4. The display panel according to claim 2, wherein the optically functional layer is located between the substrate and the first electrode layer, and the display panel further comprises:

an insulating layer located between the first electrode layer and the optically functional layer.

5. The display panel according to claim 1, wherein the optically functional layer has an absorption spectral range from 380 nm to 780 nm.

6. The display panel according to claim 1, wherein

the first electrode layer is an anode and the second electrode layer is a cathode; or,

the first electrode layer is a cathode and the second electrode layer is an anode.

7. A display device, comprising a display panel according to claim 1.

8. A manufacture method of display panel, comprising:

forming an optically functional layer configured for absorbing light on a surface of a substrate; and

forming a first electrode layer, an organic luminescent layer and a second electrode layer, in sequence, on the surface of the substrate where the optically functional layer is formed;

wherein the first electrode layer and the second electrode layer both are transparent electrode layers.

9. The manufacture method according to claim 8, wherein after forming the optically functional layer configured for absorbing light on the surface of the substrate, the manufacture method further comprises:

forming an insulating layer on the optically functional layer.

10. The manufacture method according to claim 8, wherein the optically functional layer has an absorption spectral range from 380 nm to 780 nm.

11. The manufacture method according to claim 8, wherein

the first electrode layer is an anode and the second electrode layer is a cathode; or,

the first electrode layer is a cathode and the second electrode layer is an anode.

12. A manufacture method of display panel, comprising:

forming a first electrode layer, an organic luminescent layer and a second electrode layer, in sequence, on a surface of a substrate; and

forming an optically functional layer configured for absorbing light on the surface of the substrate where the second electrode layer is formed;

wherein the first electrode layer and the second electrode layer both are transparent electrode layers.
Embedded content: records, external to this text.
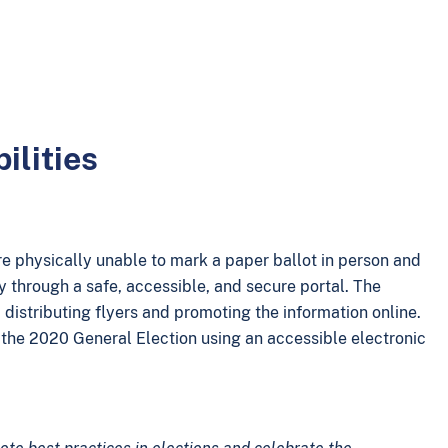
ilities
re physically unable to mark a paper ballot in person and
ly through a safe, accessible, and secure portal. The
 distributing flyers and promoting the information online.
in the 2020 General Election using an accessible electronic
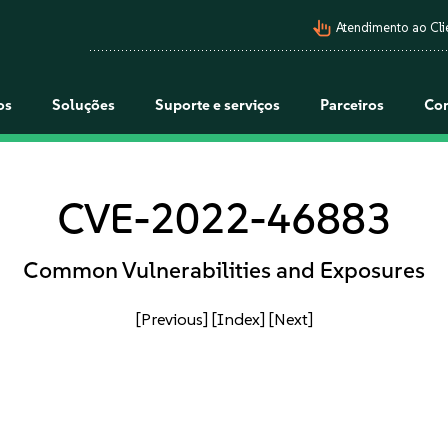
pan_tool_alt
Atendimento ao Cli
os
Soluções
Suporte e serviços
Parceiros
Co
CVE-2022-46883
Common Vulnerabilities and Exposures
[Previous]
[Index]
[Next]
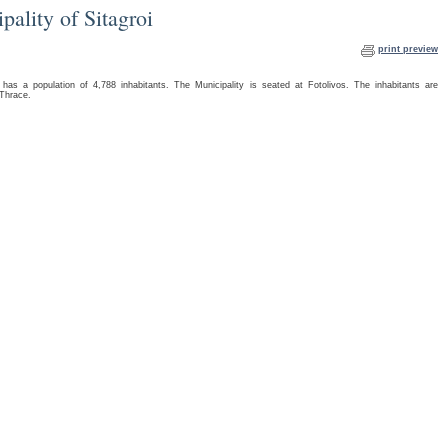
pality of Sitagroi
print preview
as a population of 4,788 inhabitants. The Municipality is seated at Fotolivos. The inhabitants are
 Thrace.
13. The manufacture method according to claim 12, wherein before forming the optically functional layer configured for absorbing light on the surface of the substrate which has been formed with the structure above, the manufacture method further comprises:

forming an optical coupling layer for increasing a transmissivity of the display panel on the surface of the substrate where the second electrode layer is formed.

14. The manufacture method according to claim 12, wherein the optically functional layer has an absorption spectral range from 380 nm to 780 nm.

15. The manufacture method according to claim 12, wherein

the first electrode layer is an anode and the second electrode layer is a cathode; or,

the first electrode layer is a cathode and the second electrode layer is an anode.

16. The manufacture method according to claim 13, wherein the optically functional layer has an absorption spectral range from 380 nm to 780 nm.

17. The manufacture method according to claim 13, wherein

the first electrode layer is an anode and the second electrode layer is a cathode; or,

the first electrode layer is a cathode and the second electrode layer is an anode.

18. The manufacture method according to claim 14, wherein

the first electrode layer is an anode and the second electrode layer is a cathode; or,

the first electrode layer is a cathode and the second electrode layer is an anode.

19. The display panel according to claim 3, wherein the optically functional layer has an absorption spectral range from 380 nm to 780 nm.

20. The display panel according to claim 3, wherein

the first electrode layer is an anode and the second electrode layer is a cathode; or,

the first electrode layer is a cathode and the second electrode layer is an anode.